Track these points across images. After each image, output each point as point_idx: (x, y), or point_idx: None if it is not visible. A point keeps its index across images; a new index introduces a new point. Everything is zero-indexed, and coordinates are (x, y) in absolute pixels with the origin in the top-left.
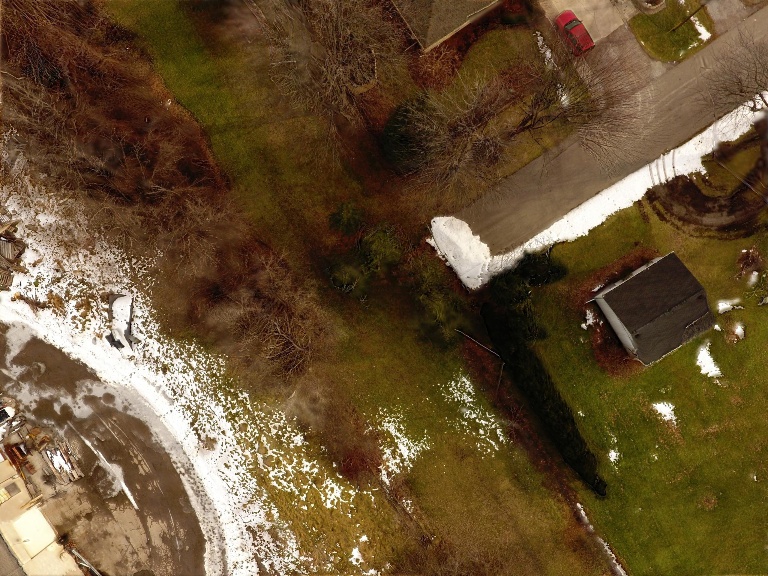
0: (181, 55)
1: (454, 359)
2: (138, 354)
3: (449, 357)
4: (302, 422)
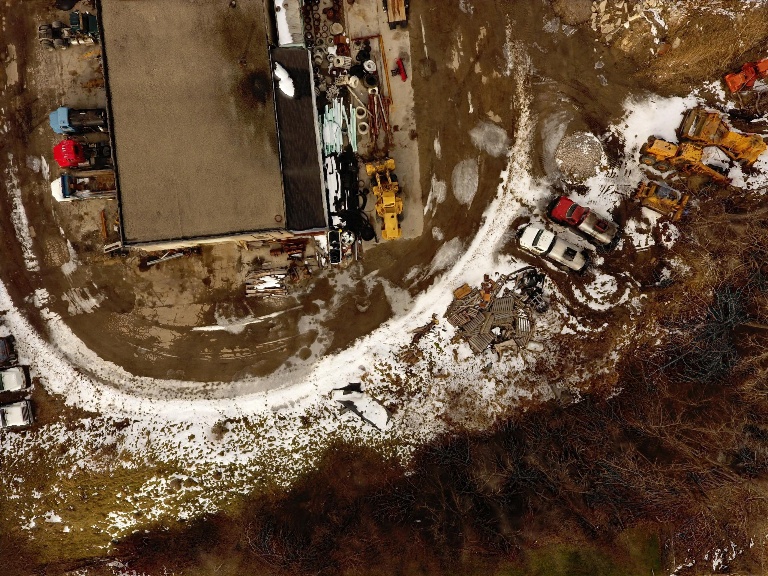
0: (569, 568)
1: None
2: (331, 404)
3: None
4: (199, 523)
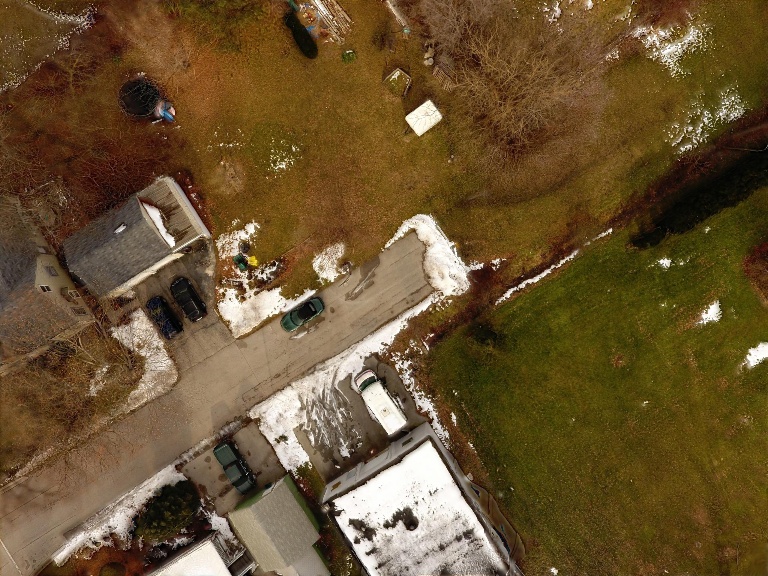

================

● What is being asked: Repeat every line of the entries above word for word, but leave the pictures out.

● The answer:
Track these points across images. After each image, output each point as point_idx: (x, y), or point_idx: None if it is not visible. A point keeps its index across images; a new index introduces a new point. Everything is zero-indexed, and coordinates are (x, y) in absolute pixels with the origin in the top-left.
0: (181, 55)
1: (454, 359)
2: (138, 354)
3: (449, 357)
4: (302, 422)
0: (569, 568)
1: None
2: (331, 404)
3: None
4: (199, 523)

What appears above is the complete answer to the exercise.